Trivet - Tutorial

Suppose that we want to test a simple graph that executes a call against GPT-3.5, but that names the assistant:

Simple GPT-3.5 graph

Let's make a wrapper test graph, so that we don't need to pass the name of the assistant in every test case:

Simple GPT-3.5 wrapper graph

Next, let's make a validator graph. It must have input, output, and expectedOutput Graph Input nodes, and they must all be of type Object. In this case, we will use all 3 input nodes.

We extract the validation question from the expectedOutput, and the actual output from output, and the question from input. We then ask GPT if the validation passes. The following prompt is used for this example:

An AI was asked the following question:

"""
{{question}}
"""

The AI responded with:

"""
{{response}}
"""

Your goal is to perform this validation on the AI's response:

"""
{{validation}}
"""

Reply YES if the validation passes. Reply NO if the validation does not pass, and explain why.

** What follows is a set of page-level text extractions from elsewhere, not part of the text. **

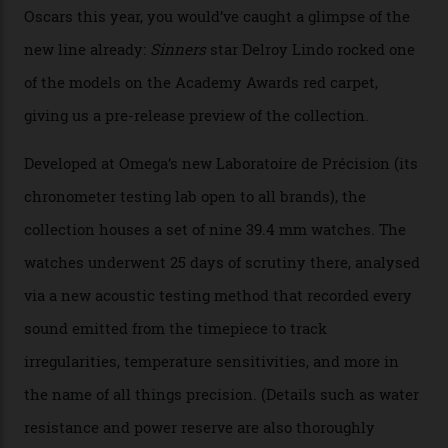
colours, too, as well as two new calibres.
By
Nicole Hoey
31/03/2026
Omega’s latest watch is in a universe of its own.
The Swiss watchmaker just unveiled its new
Constellation Observatory Collection today, the next
step in its Constellation lineage and the first two-hand
hour and minute timepieces to ever earn Master
Chronometer certification. And if you were paying
attention to any of the dazzling watches spotted at the
Oscars this year, you would’ve caught a glimpse of the
new line already:
Sinners
star Delroy Lindo rocked one
of the models on the Academy Awards red carpet,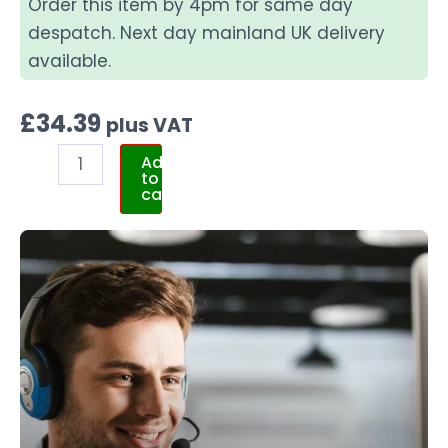
Order this item by 4pm for same day
despatch. Next day mainland UK delivery
available.
£
34.39
plus VAT
Add
to
cart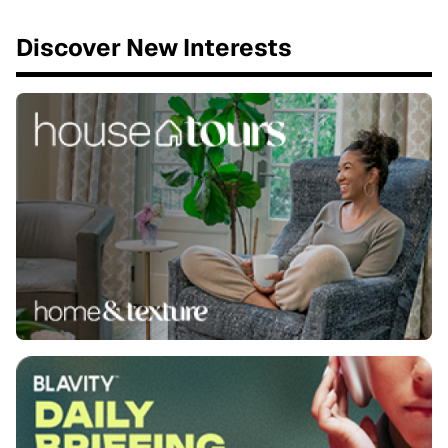
Discover New Interests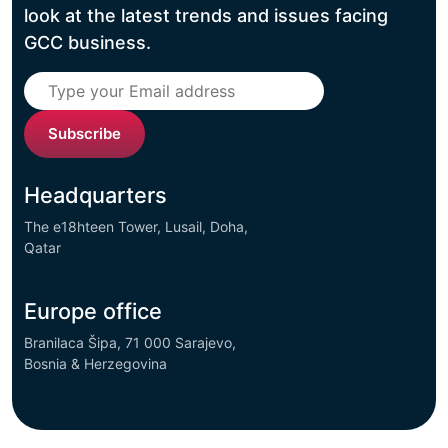
look at the latest trends and issues facing
GCC business.
Subscribe
Headquarters
The e18hteen Tower, Lusail, Doha,
Qatar
Europe office
Branilaca Šipa, 71 000 Sarajevo,
Bosnia & Herzegovina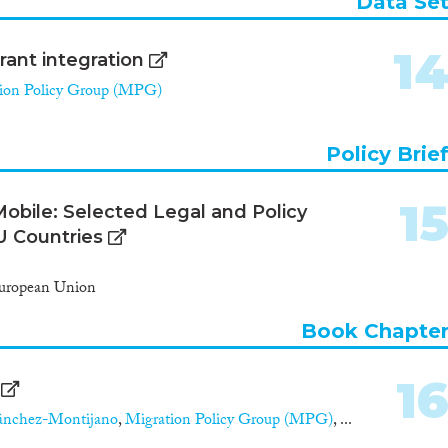
Data Se
1
ant integration
ion Policy Group (MPG)
Policy Brie
1
obile: Selected Legal and Policy
U Countries
European Union
Book Chapte
1
ánchez-Montijano
,
Migration Policy Group (MPG)
, ...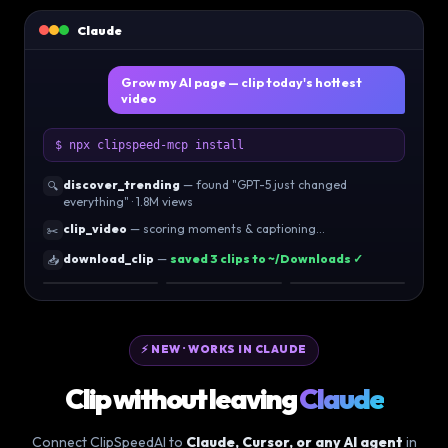
Claude
Grow my AI page — clip today's hottest
video
$ npx clipspeed-mcp install
discover_trending
— found "GPT-5 just changed
🔍
everything" · 1.8M views
clip_video
— scoring moments & captioning…
✂️
download_clip
—
saved 3 clips to ~/Downloads ✓
📥
96
92
89
⚡ NEW · WORKS IN CLAUDE
Clip without leaving
Claude
Connect ClipSpeedAI to
Claude, Cursor, or any AI agent
in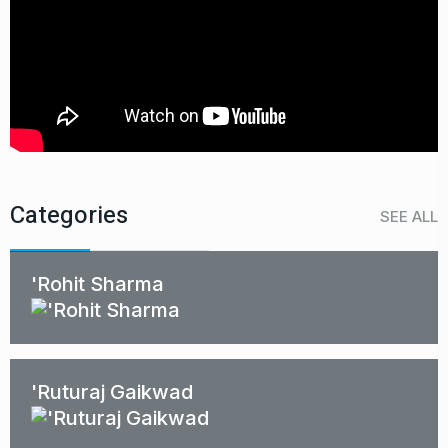
Categories
SEE ALL
'Rohit Sharma
'Ruturaj Gaikwad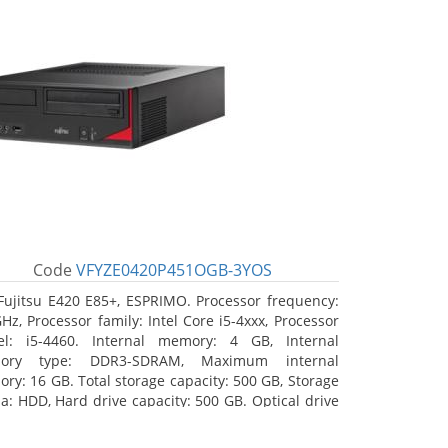
Code
VFYZE0420P451OGB-3YOS
Fujitsu E420 E85+, ESPRIMO. Processor frequency:
GHz, Processor family: Intel Core i5-4xxx, Processor
l: i5-4460. Internal memory: 4 GB, Internal
ory type: DDR3-SDRAM, Maximum internal
ry: 16 GB. Total storage capacity: 500 GB, Storage
a: HDD, Hard drive capacity: 500 GB. Optical drive
: DVD Super Multi. On-board graphics adapter
l: Intel HD Graphics 4600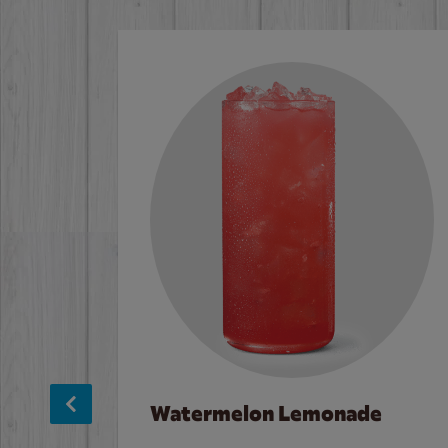
Watermelon Lemonade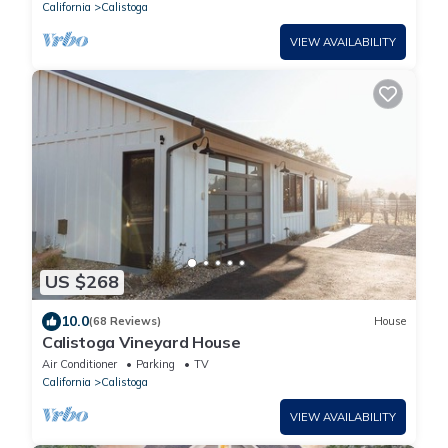
California
Calistoga
VIEW AVAILABILITY
US $268
10.0
(68 Reviews)
House
Calistoga Vineyard House
Air Conditioner
Parking
TV
California
Calistoga
VIEW AVAILABILITY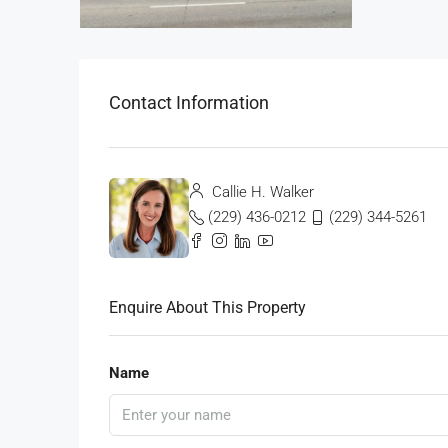
Contact Information
Callie H. Walker
(229) 436-0212
(229) 344-5261
Enquire About This Property
Name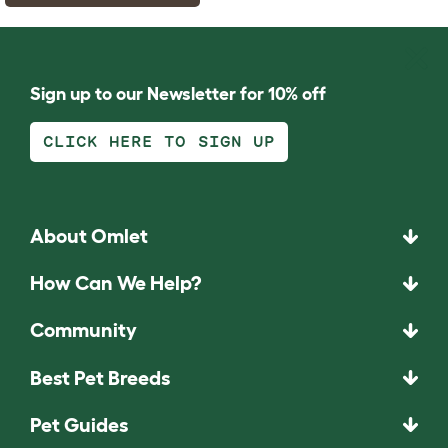
Sign up to our Newsletter for 10% off
CLICK HERE TO SIGN UP
About Omlet
How Can We Help?
Community
Best Pet Breeds
Pet Guides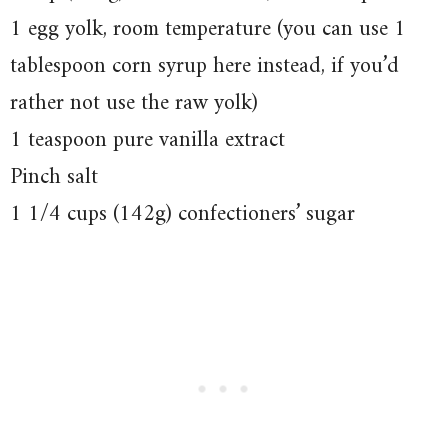
1 egg yolk, room temperature (you can use 1
tablespoon corn syrup here instead, if you’d
rather not use the raw yolk)
1 teaspoon pure vanilla extract
Pinch salt
1 1/4 cups (142g) confectioners’ sugar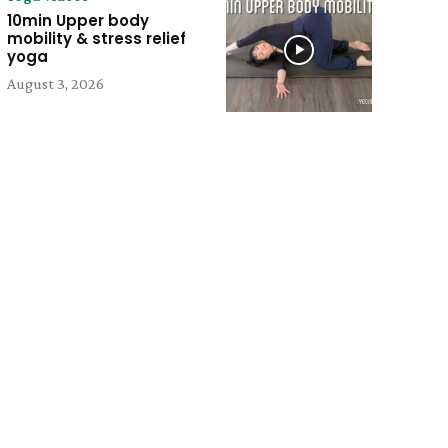
10min Upper body
mobility & stress relief
yoga
August 3, 2026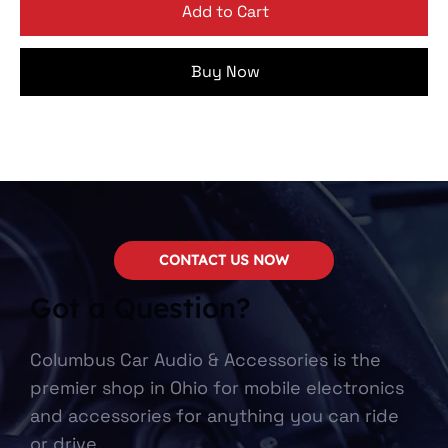
Add to Cart
Buy Now
CONTACT US NOW
Got a Question?
Columbus Car Audio & Accessories is the
premier shop in Ohio for mobile electronics
and accessories for anything you can ride
or drive.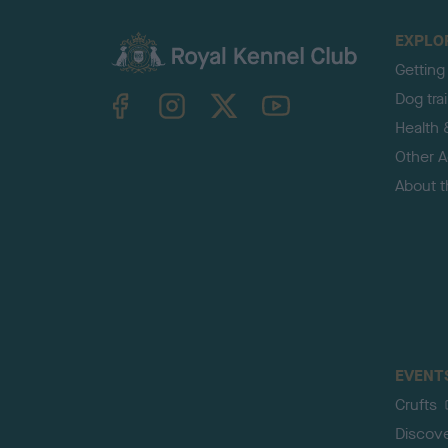
EXPLO
Getting
TheKennelClubUK on Facebook
TheKennelClubUK on Instagram
TheKennelClubUK on Twitter
TheKennelClubUK on YouTube
Dog tra
Health 
Other Ac
About 
EVENT
Crufts
Discov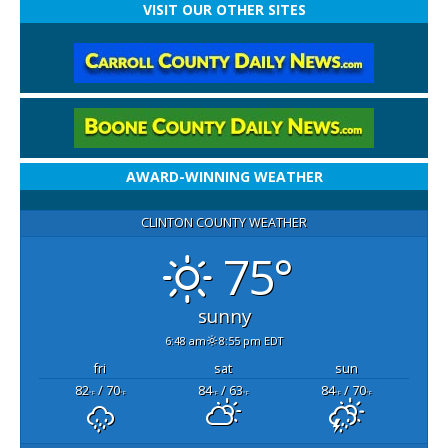
VISIT OUR OTHER SITES
AWARD-WINNING WEATHER
CLINTON COUNTY WEATHER
75°
sunny
6:48 am
8:55 pm EDT
fri
sat
sun
82
/ 70
84
/ 63
84
/ 70
°F
°F
°F
°F
°F
°F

With the following system prompt:

You are a validator for AI responses.

You reply YES and nothing else when validation pass.

You reply NO and explain why when validations do not pass.

The full validation graph looks as follows:

Simple GPT-3.5 validation graph

Next, let's make a test suite for this graph. Open the Trivet Tests tab and create a new test suite with the following configuration:

Trivet test suite configuration

Add a new test case with the following configuration:

Trivet test case configuration

Note that for the input, you are asking GPT to perform the validation on this output, instead of validating the output directly. This is a useful pattern because you can check many more things than you can check programmatically, such as the tone and grammar strings!

Next, click the Run Test Suite button. You should see something like the following output appear in the test case editor:

Trivet test case output

Congratulations! You've just run your first Trivet test suite! You can add more tests to this suite, or create more test suites for other graphs.